§ **Your objective**
Omitting the pictures, print every line below exactly as it stands.
*** Opening Exercise data ***
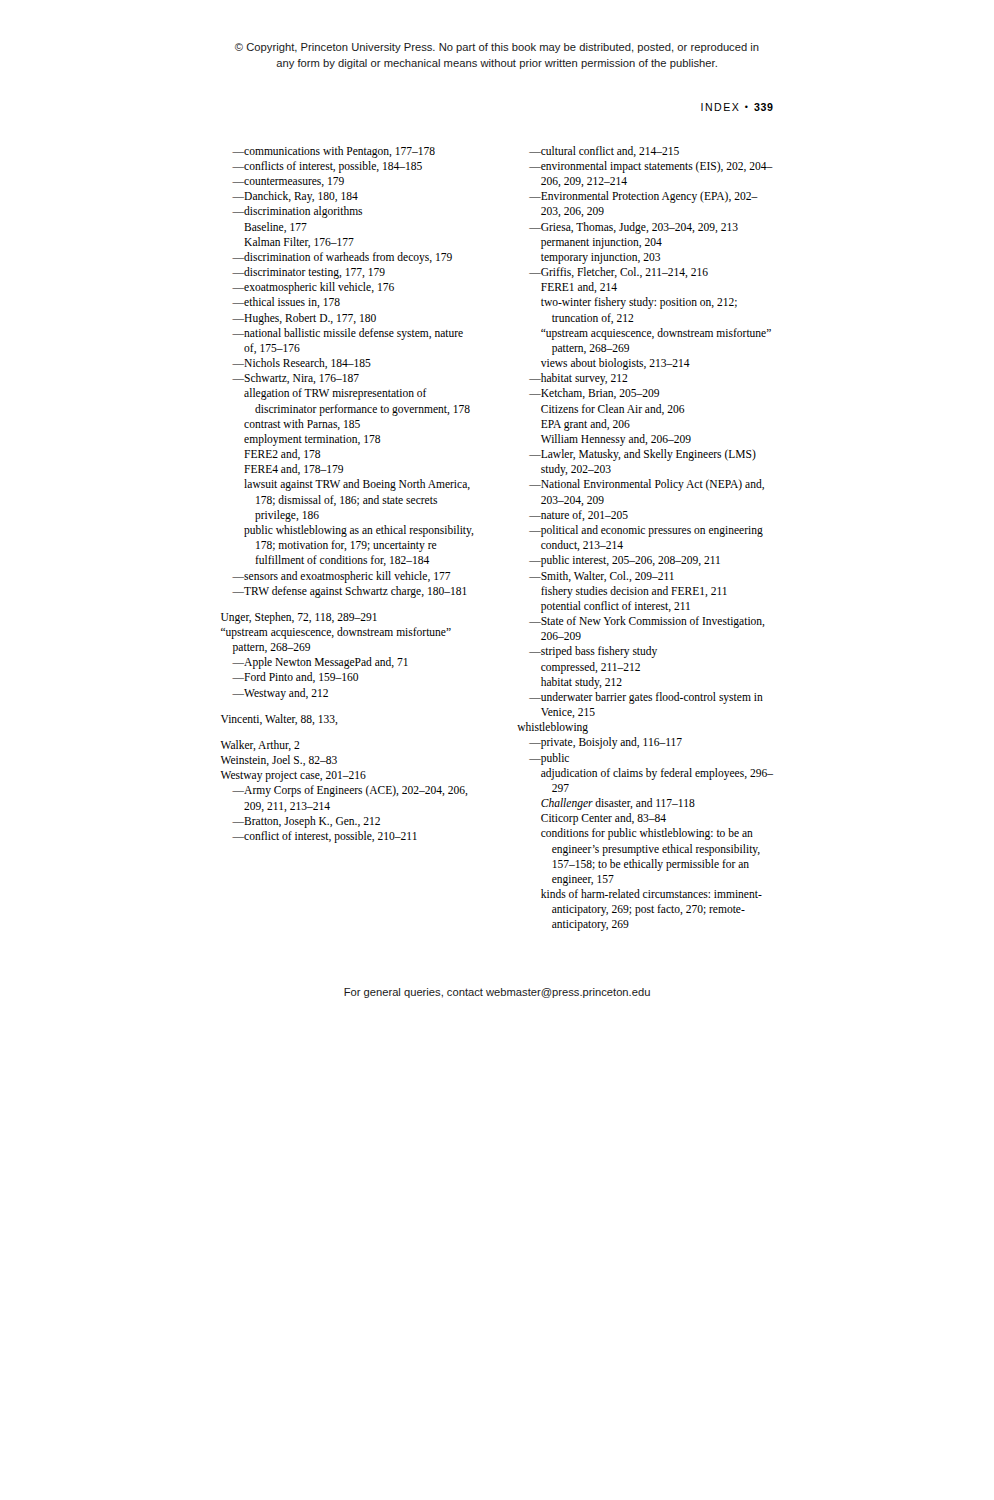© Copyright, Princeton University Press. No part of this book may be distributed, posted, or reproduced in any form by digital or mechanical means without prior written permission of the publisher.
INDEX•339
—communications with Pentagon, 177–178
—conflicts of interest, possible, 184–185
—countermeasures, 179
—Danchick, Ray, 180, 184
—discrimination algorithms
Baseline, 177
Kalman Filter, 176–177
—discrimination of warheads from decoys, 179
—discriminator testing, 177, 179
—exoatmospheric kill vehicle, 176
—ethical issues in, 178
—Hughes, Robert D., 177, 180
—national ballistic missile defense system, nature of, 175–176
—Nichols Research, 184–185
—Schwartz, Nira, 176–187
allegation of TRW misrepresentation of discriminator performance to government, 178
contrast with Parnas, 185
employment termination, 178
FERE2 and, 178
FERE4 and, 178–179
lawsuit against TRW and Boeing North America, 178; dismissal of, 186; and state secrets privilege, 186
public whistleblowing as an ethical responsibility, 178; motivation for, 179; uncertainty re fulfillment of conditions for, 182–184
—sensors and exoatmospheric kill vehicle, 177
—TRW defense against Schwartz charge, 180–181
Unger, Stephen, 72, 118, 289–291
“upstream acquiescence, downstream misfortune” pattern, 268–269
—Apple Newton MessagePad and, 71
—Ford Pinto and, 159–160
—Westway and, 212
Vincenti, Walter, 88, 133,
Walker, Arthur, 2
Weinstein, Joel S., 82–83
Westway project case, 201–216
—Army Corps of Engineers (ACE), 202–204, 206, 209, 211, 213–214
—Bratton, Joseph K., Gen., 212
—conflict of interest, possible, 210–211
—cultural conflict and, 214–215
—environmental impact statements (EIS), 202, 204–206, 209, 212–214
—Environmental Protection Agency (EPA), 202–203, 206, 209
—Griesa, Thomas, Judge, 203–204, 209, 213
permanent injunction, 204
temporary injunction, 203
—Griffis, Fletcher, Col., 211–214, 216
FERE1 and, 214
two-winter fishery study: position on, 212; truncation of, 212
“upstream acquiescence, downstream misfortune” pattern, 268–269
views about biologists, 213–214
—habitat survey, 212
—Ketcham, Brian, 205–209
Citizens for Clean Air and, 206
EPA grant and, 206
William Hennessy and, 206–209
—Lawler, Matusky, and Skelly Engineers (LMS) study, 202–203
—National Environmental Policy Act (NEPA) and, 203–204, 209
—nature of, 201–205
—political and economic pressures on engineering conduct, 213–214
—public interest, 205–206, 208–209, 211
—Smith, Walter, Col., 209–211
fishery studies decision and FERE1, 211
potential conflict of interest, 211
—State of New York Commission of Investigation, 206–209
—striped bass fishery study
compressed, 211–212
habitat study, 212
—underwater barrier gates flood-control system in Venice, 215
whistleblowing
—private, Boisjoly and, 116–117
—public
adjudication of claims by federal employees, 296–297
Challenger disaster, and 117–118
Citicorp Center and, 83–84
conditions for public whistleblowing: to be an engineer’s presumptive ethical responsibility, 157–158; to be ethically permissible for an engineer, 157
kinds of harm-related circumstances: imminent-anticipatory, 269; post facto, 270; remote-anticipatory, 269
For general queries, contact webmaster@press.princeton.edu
*** Closing Exercise data ***
§ **Answer section**
© Copyright, Princeton University Press. No part of this book may be distributed, posted, or reproduced in any form by digital or mechanical means without prior written permission of the publisher.
INDEX•339
—communications with Pentagon, 177–178
—conflicts of interest, possible, 184–185
—countermeasures, 179
—Danchick, Ray, 180, 184
—discrimination algorithms
Baseline, 177
Kalman Filter, 176–177
—discrimination of warheads from decoys, 179
—discriminator testing, 177, 179
—exoatmospheric kill vehicle, 176
—ethical issues in, 178
—Hughes, Robert D., 177, 180
—national ballistic missile defense system, nature of, 175–176
—Nichols Research, 184–185
—Schwartz, Nira, 176–187
allegation of TRW misrepresentation of discriminator performance to government, 178
contrast with Parnas, 185
employment termination, 178
FERE2 and, 178
FERE4 and, 178–179
lawsuit against TRW and Boeing North America, 178; dismissal of, 186; and state secrets privilege, 186
public whistleblowing as an ethical responsibility, 178; motivation for, 179; uncertainty re fulfillment of conditions for, 182–184
—sensors and exoatmospheric kill vehicle, 177
—TRW defense against Schwartz charge, 180–181
Unger, Stephen, 72, 118, 289–291
“upstream acquiescence, downstream misfortune” pattern, 268–269
—Apple Newton MessagePad and, 71
—Ford Pinto and, 159–160
—Westway and, 212
Vincenti, Walter, 88, 133,
Walker, Arthur, 2
Weinstein, Joel S., 82–83
Westway project case, 201–216
—Army Corps of Engineers (ACE), 202–204, 206, 209, 211, 213–214
—Bratton, Joseph K., Gen., 212
—conflict of interest, possible, 210–211
—cultural conflict and, 214–215
—environmental impact statements (EIS), 202, 204–206, 209, 212–214
—Environmental Protection Agency (EPA), 202–203, 206, 209
—Griesa, Thomas, Judge, 203–204, 209, 213
permanent injunction, 204
temporary injunction, 203
—Griffis, Fletcher, Col., 211–214, 216
FERE1 and, 214
two-winter fishery study: position on, 212; truncation of, 212
“upstream acquiescence, downstream misfortune” pattern, 268–269
views about biologists, 213–214
—habitat survey, 212
—Ketcham, Brian, 205–209
Citizens for Clean Air and, 206
EPA grant and, 206
William Hennessy and, 206–209
—Lawler, Matusky, and Skelly Engineers (LMS) study, 202–203
—National Environmental Policy Act (NEPA) and, 203–204, 209
—nature of, 201–205
—political and economic pressures on engineering conduct, 213–214
—public interest, 205–206, 208–209, 211
—Smith, Walter, Col., 209–211
fishery studies decision and FERE1, 211
potential conflict of interest, 211
—State of New York Commission of Investigation, 206–209
—striped bass fishery study
compressed, 211–212
habitat study, 212
—underwater barrier gates flood-control system in Venice, 215
whistleblowing
—private, Boisjoly and, 116–117
—public
adjudication of claims by federal employees, 296–297
Challenger disaster, and 117–118
Citicorp Center and, 83–84
conditions for public whistleblowing: to be an engineer’s presumptive ethical responsibility, 157–158; to be ethically permissible for an engineer, 157
kinds of harm-related circumstances: imminent-anticipatory, 269; post facto, 270; remote-anticipatory, 269
For general queries, contact webmaster@press.princeton.edu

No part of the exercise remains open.